Cloudflare offers a subscription package, called Cloudflare Pick. The entry-level plan is free and it provides DDoS protection for a small website. The WAF is only available with the paid plans and higher plans include caching, image compression, and services to bypass internet controls in China. Visit Cloudflare here for more details.
5. Akamai Intelligent Platform
Akamai is a great source of cybersecurity research. The company produces regular reports on global security threats, gleaned from an excellent research department. That research is the bedrock of the Akamai service. The company uses its knowledge of attack strategies to protect its customers. This Cloud-based service pools the knowledge of that research department to protect all customers from a chain of data centers spread across the globe.
Like its rivals, Akamai offers DDos protection, a web application firewall, and web delivery optimization with caching, all delivered as edge services. The company doesn’t offer plans that include all services. Instead, customers subscribe to each edge service individually.
The Akamai Intelligent Platform adds delivery optimization to web security. The Platform is available on servers in 100 countries, enabling Akamai customers to keep their sites permanently available at high delivery speed. Learn more at Akamai’s website.
Edge service selection
As you can see from the list of edge service providers, this category of website support is really booming. You have some excellent options when you are looking for ways to protect your website and improve its delivery. All of these providers offer free trials and you can even get DDoS protection for a small website for free.
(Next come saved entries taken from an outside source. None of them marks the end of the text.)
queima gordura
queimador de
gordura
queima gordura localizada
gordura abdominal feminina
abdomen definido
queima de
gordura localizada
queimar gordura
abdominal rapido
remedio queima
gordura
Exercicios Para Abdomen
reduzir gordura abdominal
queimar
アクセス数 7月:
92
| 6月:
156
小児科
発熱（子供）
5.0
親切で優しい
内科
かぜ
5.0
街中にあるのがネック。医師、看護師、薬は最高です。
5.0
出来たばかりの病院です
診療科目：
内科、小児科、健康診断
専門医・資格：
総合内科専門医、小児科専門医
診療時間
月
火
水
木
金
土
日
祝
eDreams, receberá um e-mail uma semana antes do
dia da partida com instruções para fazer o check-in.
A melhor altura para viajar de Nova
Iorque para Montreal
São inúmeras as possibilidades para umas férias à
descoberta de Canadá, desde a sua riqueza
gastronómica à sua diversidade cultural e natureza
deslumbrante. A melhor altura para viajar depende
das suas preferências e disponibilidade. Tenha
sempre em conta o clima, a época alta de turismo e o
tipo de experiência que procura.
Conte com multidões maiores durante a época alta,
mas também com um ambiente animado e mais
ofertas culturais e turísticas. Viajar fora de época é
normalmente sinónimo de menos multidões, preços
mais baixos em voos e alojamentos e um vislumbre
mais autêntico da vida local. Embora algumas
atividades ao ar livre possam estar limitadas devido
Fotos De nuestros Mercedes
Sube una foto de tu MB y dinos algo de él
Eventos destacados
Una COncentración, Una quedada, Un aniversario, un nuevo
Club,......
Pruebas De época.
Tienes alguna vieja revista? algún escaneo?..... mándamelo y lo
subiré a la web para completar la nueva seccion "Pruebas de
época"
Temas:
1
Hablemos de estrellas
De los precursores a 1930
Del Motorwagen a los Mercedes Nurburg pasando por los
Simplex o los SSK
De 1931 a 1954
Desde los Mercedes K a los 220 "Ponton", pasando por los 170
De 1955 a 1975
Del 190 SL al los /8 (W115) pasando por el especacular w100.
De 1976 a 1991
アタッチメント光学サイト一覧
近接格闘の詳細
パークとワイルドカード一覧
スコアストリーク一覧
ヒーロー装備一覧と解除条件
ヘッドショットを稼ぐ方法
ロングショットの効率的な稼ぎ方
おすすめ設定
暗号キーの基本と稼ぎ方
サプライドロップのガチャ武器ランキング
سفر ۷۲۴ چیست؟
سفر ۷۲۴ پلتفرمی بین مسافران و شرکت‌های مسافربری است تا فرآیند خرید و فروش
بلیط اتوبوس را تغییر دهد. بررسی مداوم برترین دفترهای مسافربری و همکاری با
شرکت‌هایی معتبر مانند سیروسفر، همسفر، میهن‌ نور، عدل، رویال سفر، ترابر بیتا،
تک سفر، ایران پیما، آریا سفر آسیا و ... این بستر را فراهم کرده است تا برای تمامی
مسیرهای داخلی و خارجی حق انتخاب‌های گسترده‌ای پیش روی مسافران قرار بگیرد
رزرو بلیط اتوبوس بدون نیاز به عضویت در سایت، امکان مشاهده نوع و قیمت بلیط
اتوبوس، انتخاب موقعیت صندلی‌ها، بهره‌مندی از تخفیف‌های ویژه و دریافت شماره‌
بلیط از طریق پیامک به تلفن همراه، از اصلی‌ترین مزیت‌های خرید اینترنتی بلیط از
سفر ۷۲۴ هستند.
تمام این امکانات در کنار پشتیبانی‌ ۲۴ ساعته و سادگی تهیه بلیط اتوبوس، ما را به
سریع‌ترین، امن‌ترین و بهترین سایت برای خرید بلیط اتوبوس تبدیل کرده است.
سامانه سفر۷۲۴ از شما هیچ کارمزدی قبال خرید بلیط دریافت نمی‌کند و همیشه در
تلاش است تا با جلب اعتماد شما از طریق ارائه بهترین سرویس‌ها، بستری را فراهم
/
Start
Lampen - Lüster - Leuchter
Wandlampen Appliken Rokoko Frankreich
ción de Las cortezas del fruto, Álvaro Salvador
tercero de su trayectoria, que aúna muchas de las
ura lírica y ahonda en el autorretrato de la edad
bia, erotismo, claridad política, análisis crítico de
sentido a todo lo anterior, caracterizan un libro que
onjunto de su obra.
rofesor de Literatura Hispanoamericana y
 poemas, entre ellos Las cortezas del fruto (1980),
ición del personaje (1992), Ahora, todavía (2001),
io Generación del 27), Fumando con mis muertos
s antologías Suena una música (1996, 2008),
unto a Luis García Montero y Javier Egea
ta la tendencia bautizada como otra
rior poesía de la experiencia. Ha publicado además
Akamai, Imperva, and Cloudflare are the three leading DDoS mitigation providers in the world, so you really are in safe hands with their edge services. StackPath and Sucuri are the ones to watch. These two up-and-coming edge service providers have global coverage, each with a network of data centers in strategic locations. Their subscription packages provide an out-of-the-box solution that is incredibly easy to set up.
The Cloud-based service providers are all online 24/7 giving your website constant availability no matter what disaster hits it.